En France, les dépenses de logement pèsent de plus en plus dans le budget des ménages. Et pour cause : le prix du m2 à la location en 2011 était de 24 euros/m2 à Paris, près de 18 euros/m² en Ile-de-France, ou encore un peu plus de 14 euros/m² à Nice, selon le ministère.

Pour mesurer ce qu’il en coûte de se loger aux Français, on peut se rapporter à ce que l’Insee appelle le taux d’effort des ménages, c’est-à-dire le rapport entre la dépense en logement d’un ménage et son revenu. Ce taux est dit « net » si l’aide au logement perçue par le ménage est déduite de la dépense de logement. Et le taux d’effort médian est celui qui partage la population considérée en deux : une moitié se situe au-dessus, l’autre moitié en dessous. Grâce à cet indicateur, on a donc une idée assez précise de ce que pèse le prix du logement dans le budget des Français.

A Nice, dans les Alpes-Maritimes, ce taux s’élevait à 25,3 % fins 2009, un niveau bien supérieur à l’Essonne (17,5 %), les Hauts-de-Seine (17,9 %), la Seine-Saint-Denis (16,2 %) et même Paris (23,2 %). La moyenne nationale étant de 18,7 %.

Autre indicateur révélateur des difficultés que rencontrent un certain nombre de personnes à se loger : le taux de suroccupation1. Les départements franciliens sont les plus touchés : Paris et les départements de la petite couronne voient ce taux dépasser les 20 %, atteignant 32,5 % dans la capitale. En province, la suroccupation ne concerne que 7,2 % des résidences principales (9,7 % en moyenne à l’échelle métropolitaine).
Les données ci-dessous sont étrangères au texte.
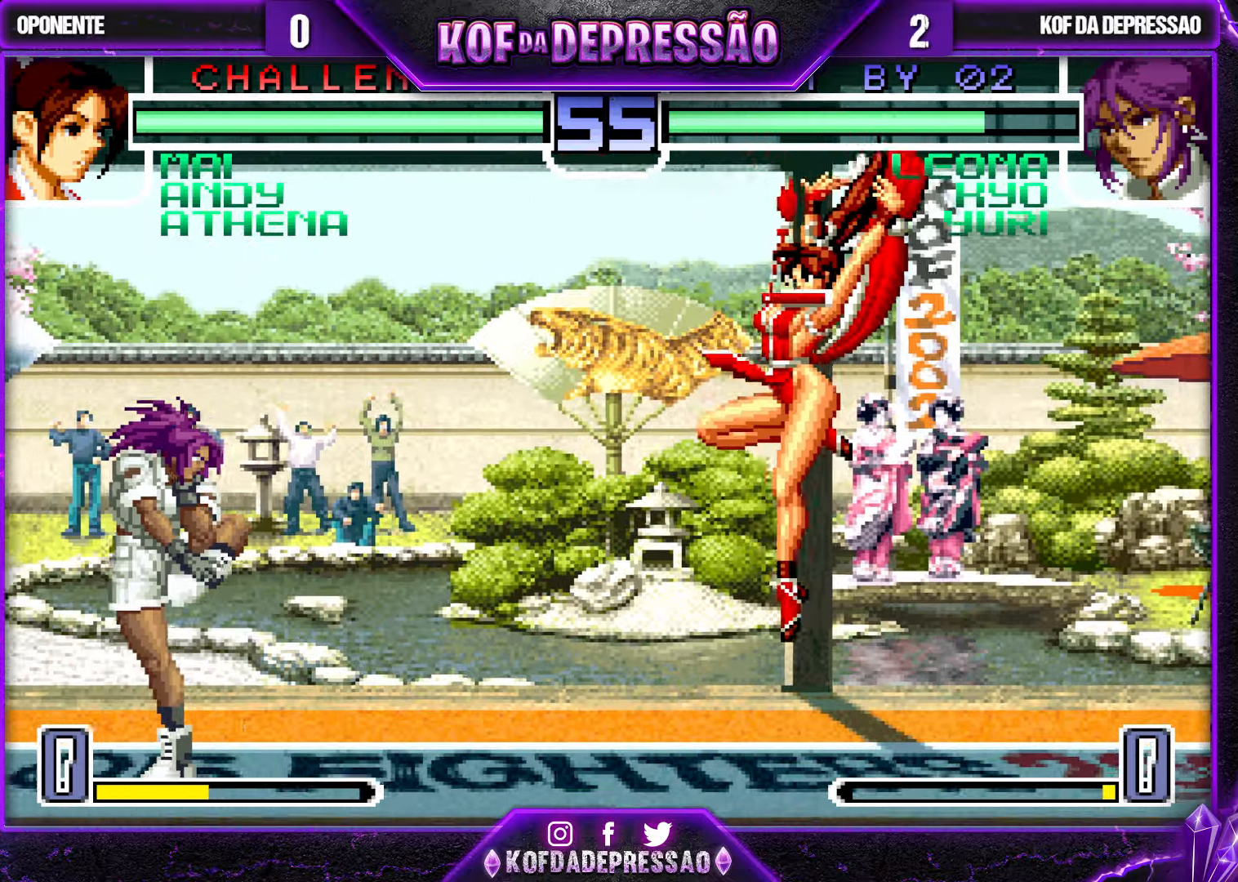
{"buttons": [], "left_stick": "down-left", "events": [[133, "left_stick", "center"], [200, "CROSS", "down"], [200, "R1", "down"], [283, "CROSS", "up"], [283, "R1", "up"], [333, "left_stick", "left"], [383, "left_stick", "down-left"]]}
Voir Graphique Suroccupation des logements: l'Ile-de-France en première ligne

Part des résidences principales de 2011 en situation de sur-occupation, en %

« A elle seule, l’Ile-de-France concentre presque autant d’habitants en situation de suroccupation que la province : respectivement 2,05 et 2,60 millions de personnes », pointaient une étude de l’Insee de juin 20132. En cause : l’urbanisation plus forte et les tensions sur le marché immobilier francilien. Mais aussi la composition du parc immobilier régional : en province, il y a deux plus de maisons, et elles disposent de plus de pièces. En Ile-de-France, c’est l’inverse : il y a deux fois plus de studios, de deux et de trois pièces qu’en province.

Autre facteur : la taille du ménage. Or l’Ile-de-France est l’une des régions où elle est la plus élevée : 2,33 personnes, contre 2,26 dans le reste de la France métropolitaine.

Tout le monde n’est pas touché de la même manière : les étudiants vivent plus souvent dans des logements sur occupés que les retraités. Les ouvriers, les employés ou encore les immigrés sont également particulièrement concernés.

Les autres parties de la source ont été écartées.